Cyclists taking to mountain roads in one part of Wales will see new signs reminding motorists to keep their distance, said to be a first in the UK.

The signs have been installed along popular cycling routes in Snowdonia National Park, Gwynedd council said.

The council hopes the signs, which urge motorists to leave a 1.5m (5ft) gap, can help keep cyclists safe as traffic levels return to pre-lockdown levels.

Cyclist Ann Williams welcomed the signs on roads which could be “dangerous”.

The council said it was “eager to ensure that cyclists continue to get the respect and space they deserve” as lockdown restrictions are eased.

Dylan Jones, Gwynedd Council
Image captionGwynedd council traffic manager Dylan Jones says there is a “very real” conflict between cyclists and motorists in the area

“We feel the message needs to be clear for vehicle drivers,” said Dylan Jones, traffic manager for Gwynedd council.

“The popularity of cycling has increased over the years, but with lockdown we have seen it become even more popular.”

Mr Jones said similar signs are used in European countries.

He added: “The conflict between vehicles and cyclists is a very real one in this area, especially over weekends when masses of cyclists congregate in the area and use the stunning landscape we have got here.

“The signs will be there to reiterate the message that there needs to be a safe distance when passing cyclists.”

The Highway Code says drivers should give cyclists “at least as much room” as they would for a car when overtaking.
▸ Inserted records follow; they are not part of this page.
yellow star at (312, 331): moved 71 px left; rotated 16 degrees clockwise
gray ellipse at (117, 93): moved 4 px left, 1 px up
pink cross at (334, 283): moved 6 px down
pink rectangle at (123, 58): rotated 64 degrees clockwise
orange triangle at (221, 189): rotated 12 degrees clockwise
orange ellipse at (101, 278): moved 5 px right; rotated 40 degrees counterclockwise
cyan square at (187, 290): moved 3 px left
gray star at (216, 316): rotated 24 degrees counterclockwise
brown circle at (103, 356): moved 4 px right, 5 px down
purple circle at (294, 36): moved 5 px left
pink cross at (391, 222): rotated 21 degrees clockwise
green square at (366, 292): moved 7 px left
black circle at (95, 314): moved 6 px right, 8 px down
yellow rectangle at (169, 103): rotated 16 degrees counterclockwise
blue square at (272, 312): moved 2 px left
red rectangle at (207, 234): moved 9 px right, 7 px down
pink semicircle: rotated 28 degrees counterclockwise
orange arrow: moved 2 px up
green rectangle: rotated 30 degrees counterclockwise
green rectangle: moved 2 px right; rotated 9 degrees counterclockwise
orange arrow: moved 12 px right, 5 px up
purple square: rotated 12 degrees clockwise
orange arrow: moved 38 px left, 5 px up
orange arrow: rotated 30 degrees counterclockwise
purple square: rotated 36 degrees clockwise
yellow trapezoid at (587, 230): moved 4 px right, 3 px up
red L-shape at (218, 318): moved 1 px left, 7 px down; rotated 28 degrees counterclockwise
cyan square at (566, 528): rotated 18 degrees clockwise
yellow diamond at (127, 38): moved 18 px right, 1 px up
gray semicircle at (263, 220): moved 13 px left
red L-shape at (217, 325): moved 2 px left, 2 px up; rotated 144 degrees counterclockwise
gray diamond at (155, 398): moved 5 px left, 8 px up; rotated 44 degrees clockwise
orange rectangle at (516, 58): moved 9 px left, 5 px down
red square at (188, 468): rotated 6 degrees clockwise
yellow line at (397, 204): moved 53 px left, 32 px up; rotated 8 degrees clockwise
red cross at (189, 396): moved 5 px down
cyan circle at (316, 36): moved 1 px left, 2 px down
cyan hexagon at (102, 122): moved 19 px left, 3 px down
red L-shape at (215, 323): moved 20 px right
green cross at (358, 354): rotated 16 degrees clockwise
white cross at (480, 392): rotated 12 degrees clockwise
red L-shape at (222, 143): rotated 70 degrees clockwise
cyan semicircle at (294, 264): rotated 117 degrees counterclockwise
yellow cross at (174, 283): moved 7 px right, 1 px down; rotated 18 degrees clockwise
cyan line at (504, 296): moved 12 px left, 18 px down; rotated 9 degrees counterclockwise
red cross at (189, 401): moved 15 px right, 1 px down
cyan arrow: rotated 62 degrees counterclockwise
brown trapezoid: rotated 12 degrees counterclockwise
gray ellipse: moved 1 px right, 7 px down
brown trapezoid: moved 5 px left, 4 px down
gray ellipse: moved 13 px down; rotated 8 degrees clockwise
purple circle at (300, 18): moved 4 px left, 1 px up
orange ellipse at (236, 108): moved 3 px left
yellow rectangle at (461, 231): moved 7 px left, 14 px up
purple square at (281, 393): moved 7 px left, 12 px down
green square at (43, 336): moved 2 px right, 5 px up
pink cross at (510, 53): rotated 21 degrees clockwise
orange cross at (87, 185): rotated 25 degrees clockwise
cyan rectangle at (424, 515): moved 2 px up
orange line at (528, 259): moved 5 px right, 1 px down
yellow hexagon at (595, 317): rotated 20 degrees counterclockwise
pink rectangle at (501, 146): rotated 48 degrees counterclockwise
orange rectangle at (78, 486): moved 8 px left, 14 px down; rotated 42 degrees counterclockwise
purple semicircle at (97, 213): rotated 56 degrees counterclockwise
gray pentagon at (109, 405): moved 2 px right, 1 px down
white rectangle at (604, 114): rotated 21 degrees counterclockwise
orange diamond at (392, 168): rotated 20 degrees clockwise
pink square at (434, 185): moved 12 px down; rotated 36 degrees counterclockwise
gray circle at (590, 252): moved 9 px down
The signs have been placed on a number of roads in the in the national park, including at:

  • Llanberis Pass
  • Pen y Gwryd
  • Nant Gwynant
  • Drws y Coed
  • Ogwen Valley
  • Dyffryn Mymbyr

Ms Williams, a member of Dwyfor Cycling Club, said roads in the park could be particularly dangerous during the summer months, as tourists arrive in the area.

Ann Williams
Image captionCyclist Ann Williams hopes the signs will be introduced in other areas of Wales

“Any steps taken to help the safety of cyclists is to be welcomed,” she said.

“And it is encouraging to see Gwynedd council taking the lead with these signs, and hopefully it will be emulated across the country.”

Personally I would like to see the law changed in the Uk, following the line in Spain. If you hit a cyclist, then you are charged with careless driving, if you kill a cyclist then you are charged with manslaughter.

I have cycled in Spain and never once was I threatened by other road users, apart that is from one. A car passed me, realised he gone passed his turnoff he then started reversing back into me. Yes, you guessed it, the car had a GB plate on the back.

When I last looked an average of 200 cyclists are killed on UK roads each year, these road signs although welcome, I fear they will just be ignored by those that do not believe they should be there, wasted money, and now that they are, do not apply to them, much as we see the law on using a mobile phone whilst driving not being enforced.

As for making the wearing of cycling helmets compulsory. I always wore a helmet when out when I lived in England, the city of Bradford was not a cycle friendly place, and it was compulsory to wear one when racing. I personally think that it is a good idea to wear a cycling helmet, to protect you from spills,but not from accidents. Look up the statistics of people attending A&E with head injuries sustained whilst out walking, and you will find they outnumber those of people who have sustained head injury whilst cycling, by a huge margarin. Do you believe we should make it compulsory to wear a helmet whilst out walking?